Summary: Christmas Eve parable/sermon about an angel in waiting.

Now, you may think that angels never get the blues. It’s not true, of course. Kadel was feeling pretty glum about being the only one left in Angel Hall...You know, the place where the angels go to wait for their assignments.

Actually, Kadel’s shift started out with great excitement. As soon as he walked in the door he knew something was happening. Everyone was abuzz-- talking about the news. The Almighty himself was going to make a visit to the planet. Now, he had dropped in on the planet off and on over the years. Nothing, mind you, like when he used to walk though the garden with Adam and Eve. That was, however, a long time ago. And this was going to be something different. This was going to be "a visit without precedent," according to the memo that was posted on the board. Kadel, nor any of the others quite understood what that meant but it sounded like an extended visit. Everybody was excited.

Within a few minutes Pidar, the second sub-archangel and duty chief for the second shift, appeared with a list of angels for a choir assignment. Kadel sat on the edge of the chair waiting to hear his name. He had a beautiful tenor voice and he loved to sing. He loved the offering of praise before the Almighty. There was nothing he’d rather do than sing.

It was a long list. As a matter of fact it included everyone on the second shift--everyone except Kadel. Perhaps it was an oversight. Kadel stood up and started over to Pidar. But Pidar was busy assembling the choir on the far end of the hall for a rehearsal. Besides Kadel reasoned, "No one around here ever makes mistakes anyway." He took his seat and listened as the choir warmed up. "Glory to God in the highest heaven. Peace on earth to all who please him."

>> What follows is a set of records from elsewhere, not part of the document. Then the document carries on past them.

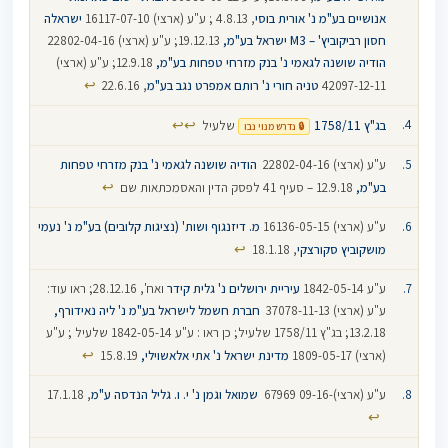
אנושיים בע"מ נ' אורית בוסי
, 4.8.13 ; ע"ע (ארצי) 16117-07-10
ישראלה
חסון רביקוביץ' – M3 ישראל בע"מ,
19.12.13; ע"ע (ארצי) 22802-04-16‏ ‏
הודיה שושנה לגאמי נ' בנק מזרחי טפחות בע"מ,
12.9.18; ע"ע (ארצי)
↩
42097-12-11
טניה חורי נ' רותם אמפרט נגב בע"מ
, 22.6.16
↩
↩
בג"ץ 1758/11
שלעיל
🔒 נדרש מנוי נבו
ע"ע (ארצי) 22802-04-16‏ ‏
הודיה שושנה לגאמי נ' בנק מזרחי טפחות
↩
בע"מ,
12.9.18 – סעיף 41 לפסק הדין והאסמכתאות שם
ע"ע (ארצי) 16136-05-15‏ ‏
מ. דיזנגוף ושות' (נציגות קלובים) בע"מ נ' נעמי
↩
מושקוביץ סקורצקי
, 18.1.18
ע"ע 1842-05-14
עיריית ירושלים נ' גלית קידר
ואח', 28.12.16; ראו עוד:
ע"ע (ארצי) 37078-11-13‏ ‏
חברת חשמל לישראל בע"מ נ' ליה נאידורף,
13.2.18; בג"ץ 1758/11 שלעיל; כן ראו : ע"ע 1842-05-14 שלעיל ; ע"ע
↩
(ארצי) 1809-05-17‏
מדינת ישראל נ' אתי אלאשוילי‏,
15.8.19
ע"ע (ארצי)-09-16 67969‏ ‏
שמואל וגמן נ' י. ו. גליל הנדסה ע"מ
, 17.1.18
↩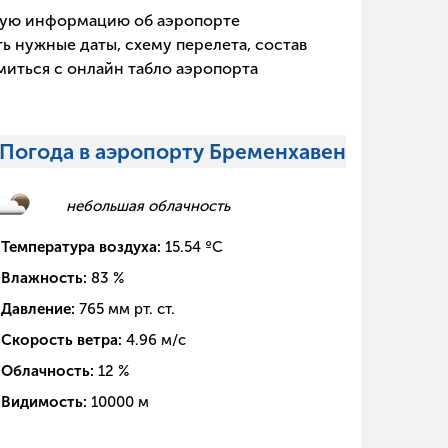
щую информацию об аэропорте
ь нужные даты, схему перелета, состав
миться с онлайн табло аэропорта
Погода в аэропорту Бременхавен
небольшая облачность
Температура воздуха:
15.54
ºC
Влажность:
83
%
Давление:
765
мм рт. ст.
Скорость ветра:
4.96
м/с
Облачность:
12
%
Видимость:
10000
м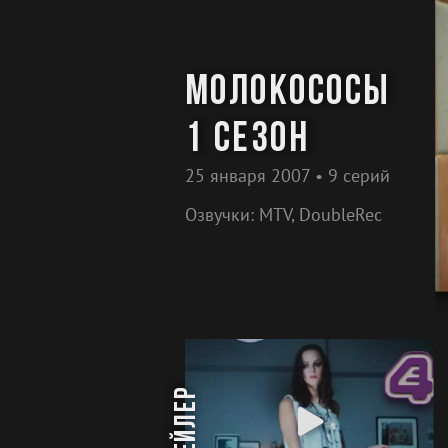
Молокососы
1 сезон
25 января 2007 • 9 серий
Озвучки: MTV, DoubleRec
трейлер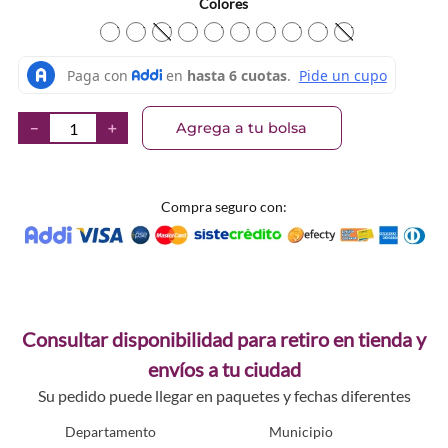
Colores
TEXTURA_71249671900
TEXTURA_71249671795
TEXTURA_71249671788
TEXTURA_71249671627
TEXTURA_71249671573
TEXTURA_71249671511
TEXTURA_71249671924
TEXTURA_71249671
TEXTURA_71249
TEXTURA_71
Agrega a tu bolsa
－
＋
Compra seguro con:
Consultar disponibilidad para retiro en tienda y
envíos a tu ciudad
Su pedido puede llegar en paquetes y fechas diferentes
Departamento
Municipio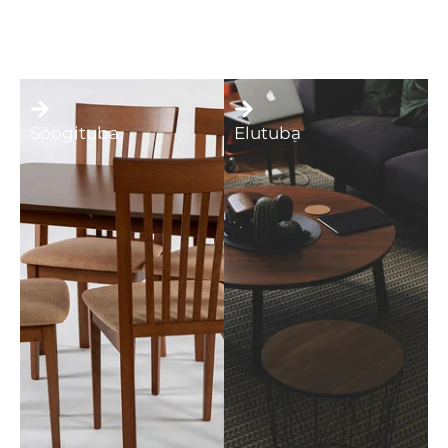
Söögituba
Elutuba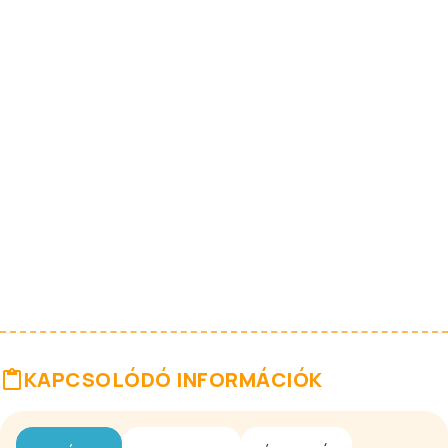
KAPCSOLÓDÓ INFORMÁCIÓK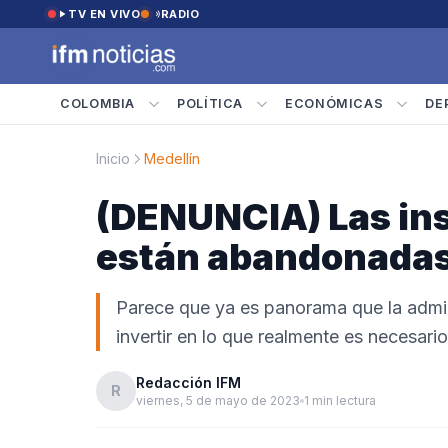
Saltar al contenido
TV EN VIVO
RADIO
COLOMBIA
POLÍTICA
ECONÓMICAS
DE
Inicio
Medellín
(DENUNCIA) Las in
están abandonada
Parece que ya es panorama que la admin
invertir en lo que realmente es necesario
Redacción IFM
R
viernes, 5 de mayo de 2023
1 min lectura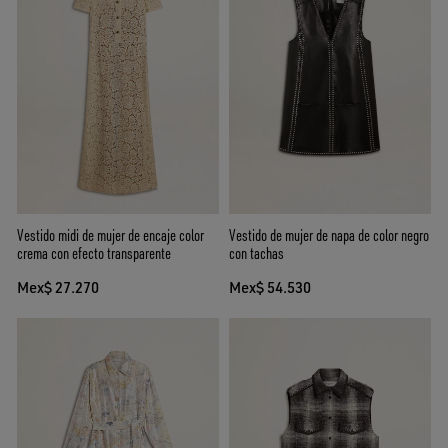
Vestido midi de mujer de encaje color
Vestido de mujer de napa de color negro
crema con efecto transparente
con tachas
Mex$ 27.270
Mex$ 54.530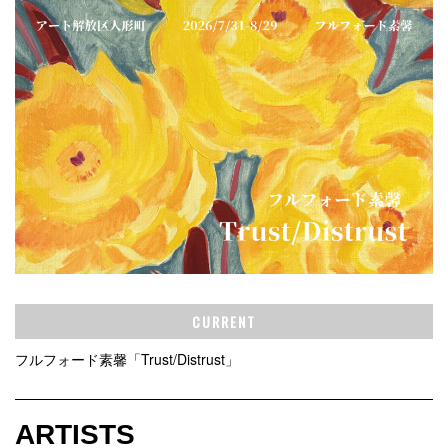
CURRENT
フルフォード素馨「Trust/Distrust」
ARTISTS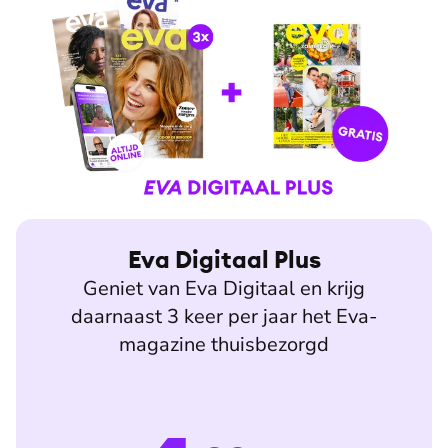
Eva Digitaal Plus
Geniet van Eva Digitaal en krijg
daarnaast 3 keer per jaar het Eva-
magazine thuisbezorgd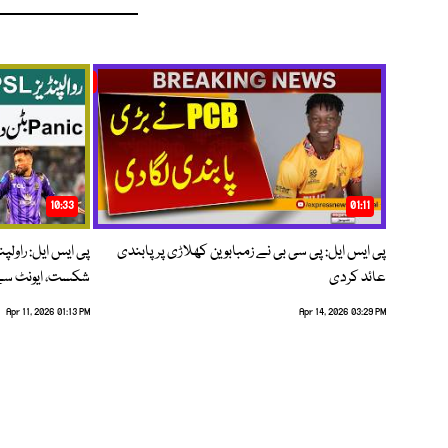
10:33
01:11
پی ایس ایل: پی سی بی نے زمبابوین کھلاڑی پر پابندی
پی ایس ایل: راول
عائد کردی
شکست، ایونٹ سے 
Apr 11, 2026 01:13 PM
Apr 14, 2026 03:29 PM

It was so beautiful. Kadel slouched in his seat as the angelic choir filed out the door. He was the only angel left in the entire huge hall. Everyone else was out singing praise to the Almighty and he just had to sit and wait. That’s why Kadel was blue.

He flipped on the television and watched the single channel which was forever broadcasting the ongoing service of praise in the throne room. Cherubim and Seraphim surrounded the throne as the twenty-four elders dressed in white chanted "You are worthy, our Lord and God, to receive glory and honor and power, for you created all things and by your will they existed and were created."

Usually a few seconds of holy praise was enough to lift Kadel’s spirits. Praise does that. But this evening all he could think about was the choir down on earth praising the Almighty while he was sitting in heaven on a hard plastic seat. All he could do was watch on television. It’s just not the same as doing it yourself.

A few minutes later a dispatcher, a glorified human, opened the great hall doors and walked toward the dispirited angel. Kadel "I have an assignment for you," he announced. Kadel jumped up and stood at attention--of course, he was hoping that he’d get to join the choir. Perhaps his would be the solo part. That’s probably why he didn’t need to be a part of the group rehearsal.

But he could tell from the dispatcher’s gray duty sheet that it wasn’t a musical assignment at all. Musical assignments came on green sheets. Grey sheets were used for utility assignments. "Great," Kadel thought to himself, "Everyone else is out singing praises to the Almighty and I’m going off to move a river or realign a planet." Kadel took the sheet and began to read.

His task was to "Ignite an obscure star which hangs at 31 degrees north and 35 degrees east, right over Bethlehem on the planet. It’s a class S--that is, spectacular star which the Almighty had apparently hung at creation but had never lit.

"Why now?" he thought. "This star has been sitting idle for millenniums. Is it really such a rush to ignite it tonight? Maybe while I’m down there I could slip in to the back of the choir and then slip back out and go take care of the star on the way home."

But he squelched that temptation as he realized he’d never enjoy singing under such stealth conditions.

"Oh," he sighed, as he walked to the locker. "Who am I to wonder why, I can’t even make the choir."

He cheered himself up with the thought that while it wasn’t a musical assignment at least he wasn’t going to be sitting in the hall all night. At least he’d be out doing something for the Almighty. And maybe, just maybe he’d finish the job in time to catch the end of the angelic chorus or maybe he’d even get to see the Almighty making his entrance on the planet.

He began to imagine the eternal light parade. Thunder, lightening, rays of glory, crisscrossing rainbows, backed up with the angelic chorus. Human dignitaries lined up, falling and bowing as the Almighty passed.

But his daydreamed ended abruptly when a pragmatic thought crossed his mind, "I wonder whose doing the light show in the parade?" He couldn’t recall anyone else getting a gray. But he didn’t really have time to keep track of everyone in the heavenly bureaucracy.

Besides, in spite of the fact that he lived in heaven, he could never get a full perspective on what the Almighty was doing. God was just too big to comprehend--even for an angel.

Kadel grabbed his tools from the locker and walked out the door. Sure, he was a little blue, but he couldn’t help singing along the way. "Glory to God in the highest heaven. Peace on earth to all who please him."